A few months down the line, and now the house is legally mine and work has started in earnest to transform it into a chic country residence. Well, that’s the theory. It’s proving to be an extraordinary experience. My French-speaking skills are almost non-existent, but je ne regrette rien. The château is allowing me to indulge my other natural weaknesses – fine food, wine and furniture shopping. When it’s finally finished, you’re all welcome to come and stay, though we might need a slightly bigger bed. Now, I must get to the bed boutique…
More from Gay Times April 08 - Issue 355
10 Top Tips For Buying Overseas
1. The most important decision is deciding exactly what you want the property to do for you.
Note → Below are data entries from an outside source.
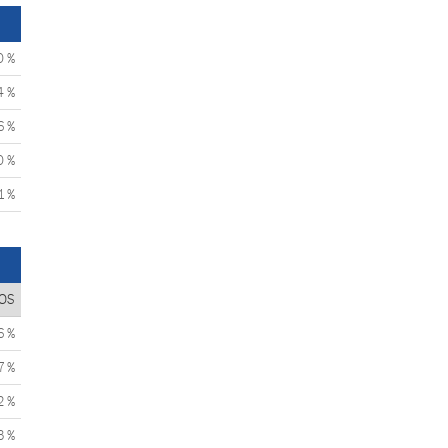
0 %
4 %
6 %
0 %
1 %
OS
6 %
7 %
2 %
3 %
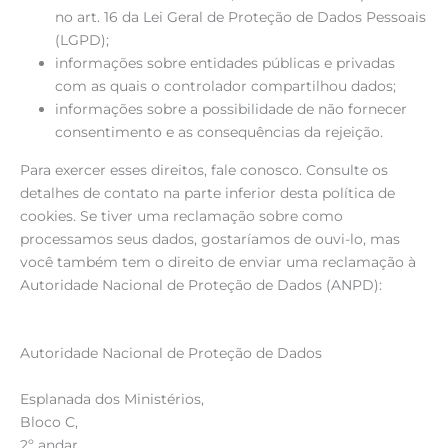
no art. 16 da Lei Geral de Proteção de Dados Pessoais
(LGPD);
informações sobre entidades públicas e privadas
com as quais o controlador compartilhou dados;
informações sobre a possibilidade de não fornecer
consentimento e as consequências da rejeição.
Para exercer esses direitos, fale conosco. Consulte os
detalhes de contato na parte inferior desta política de
cookies. Se tiver uma reclamação sobre como
processamos seus dados, gostaríamos de ouvi-lo, mas
você também tem o direito de enviar uma reclamação à
Autoridade Nacional de Proteção de Dados (ANPD):
Autoridade Nacional de Proteção de Dados
Esplanada dos Ministérios,
Bloco C,
2º andar,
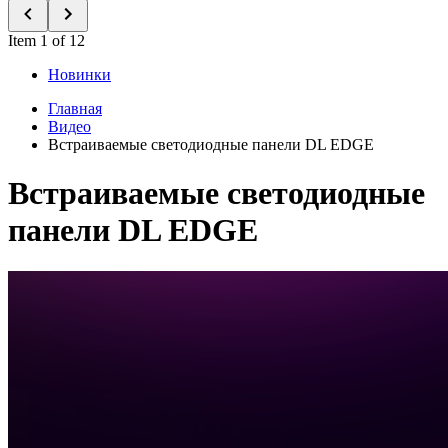
Item 1 of 12
Новинки
Главная
Видео
Встраиваемые светодиодные панели DL EDGE
Встраиваемые светодиодные
панели DL EDGE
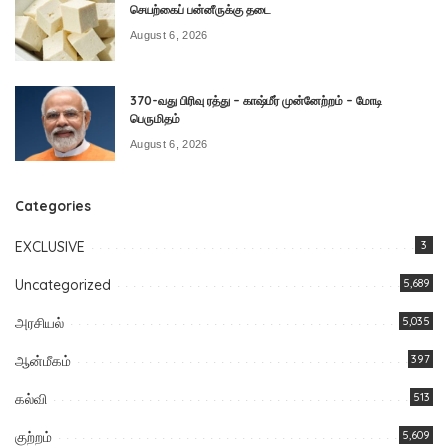
செயற்கைப் பன்னீருக்கு தடை
August 6, 2026
370-வது பிரிவு ரத்து – காஷ்மீர் முன்னேற்றம் – மோடி
பெருமிதம்
August 6, 2026
Categories
EXCLUSIVE
3
Uncategorized
5,689
அரசியல்
5,035
ஆன்மீகம்
397
கல்வி
513
குற்றம்
5,609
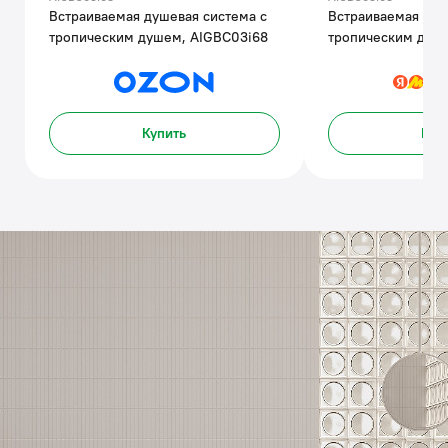
Встраиваемая душевая система с
Встраиваемая душ
тропическим душем, AIGBC03i68
тропическим душ
Купить
Куп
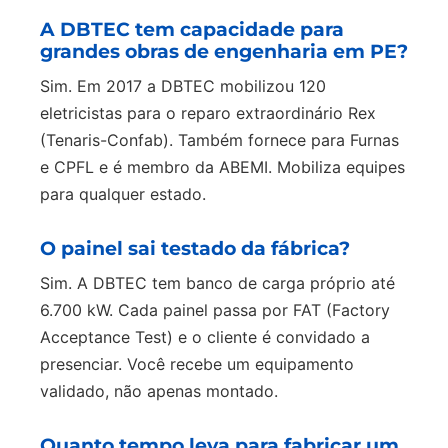
A DBTEC tem capacidade para
grandes obras de engenharia em PE?
Sim. Em 2017 a DBTEC mobilizou 120
eletricistas para o reparo extraordinário Rex
(Tenaris-Confab). Também fornece para Furnas
e CPFL e é membro da ABEMI. Mobiliza equipes
para qualquer estado.
O painel sai testado da fábrica?
Sim. A DBTEC tem banco de carga próprio até
6.700 kW. Cada painel passa por FAT (Factory
Acceptance Test) e o cliente é convidado a
presenciar. Você recebe um equipamento
validado, não apenas montado.
Quanto tempo leva para fabricar um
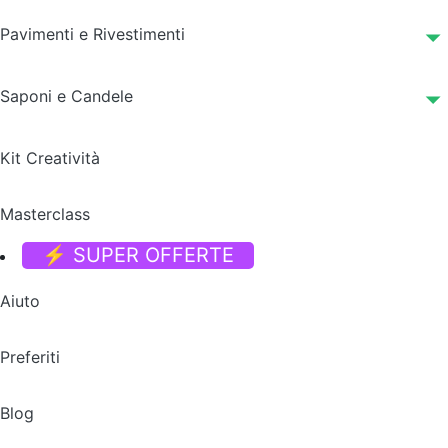
Pavimenti e Rivestimenti
Saponi e Candele
Kit Creatività
Masterclass
⚡ SUPER OFFERTE
Aiuto
Preferiti
Blog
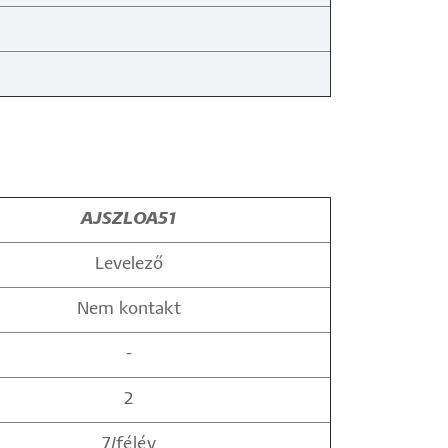
AJSZLOA51
Levelező
Nem kontakt
-
2
7/félév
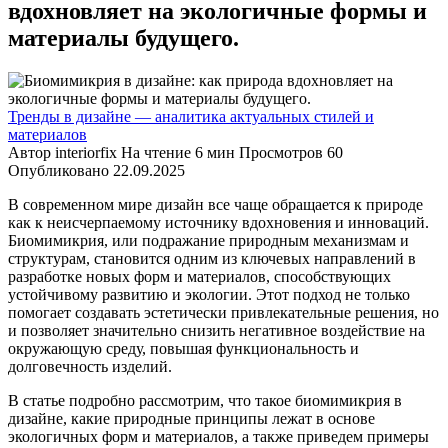
вдохновляет на экологичные формы и
материалы будущего.
Тренды в дизайне — аналитика актуальных стилей и
материалов
Автор
interiorfix
На чтение
6 мин
Просмотров
60
Опубликовано
22.09.2025
В современном мире дизайн все чаще обращается к природе
как к неисчерпаемому источнику вдохновения и инноваций.
Биомимикрия, или подражание природным механизмам и
структурам, становится одним из ключевых направлений в
разработке новых форм и материалов, способствующих
устойчивому развитию и экологии. Этот подход не только
помогает создавать эстетически привлекательные решения, но
и позволяет значительно снизить негативное воздействие на
окружающую среду, повышая функциональность и
долговечность изделий.
В статье подробно рассмотрим, что такое биомимикрия в
дизайне, какие природные принципы лежат в основе
экологичных форм и материалов, а также приведем примеры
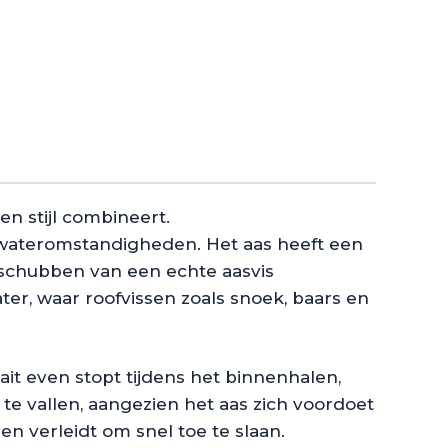
 en stijl combineert.
e wateromstandigheden. Het aas heeft een
 schubben van een echte aasvis
ter, waar roofvissen zoals snoek, baars en
it even stopt tijdens het binnenhalen,
 te vallen, aangezien het aas zich voordoet
sen verleidt om snel toe te slaan.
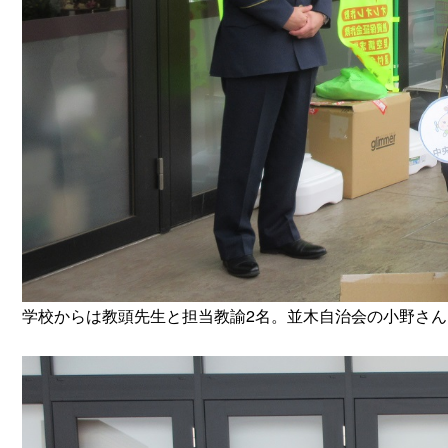
学校からは教頭先生と担当教諭2名。並木自治会の小野さん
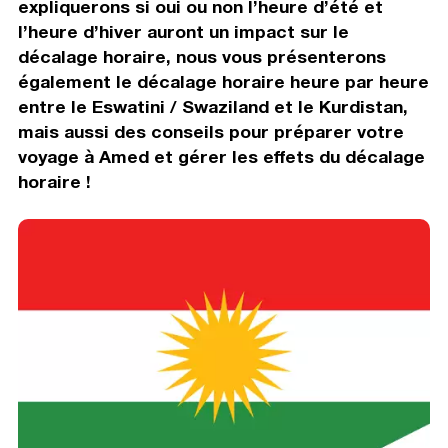
expliquerons si oui ou non l’heure d’été et
l’heure d’hiver auront un impact sur le
décalage horaire, nous vous présenterons
également le décalage horaire heure par heure
entre le Eswatini / Swaziland et le Kurdistan,
mais aussi des conseils pour préparer votre
voyage à Amed et gérer les effets du décalage
horaire !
2. Think about combining your cash with friends or family: it could bring a villa with pool within your financial reach, rather than simply an apartment.
3. Be careful buying off-plan. You can’t see exactly what you’re buying and it can be a long time before the property is built and completed.
4. The property and area might look yummy in summer when all the restaurants and bars are open, but what about out-of-season? Does the area become a depressing grayed-out ghost town?
5. Buy in a place that is popular with locals as well as tourists. Always think of the exit route from your investment should you want to sell.
6. Don’t be pressured into the wrong decision, but equally, when you feel the property is right, don’t hesitate either. You don’t want to lose out to someone who’s willing to make the decision.
7. Ensure you don’t inherit a debt on the property. Before you purchase, get a solicitor to check for you.
8. Try to arrange your mortgage ‘in principle’, before agreeing to purchase the property.
9. Setting up your pad abroad can be stressful, but a good agent will have an aftercare service to make sure that your needs are taken care of.
10. Above all, remember to enjoy this wonderful experience. By embracing the culture and the local community you can really begin to make your new country your new swanky home.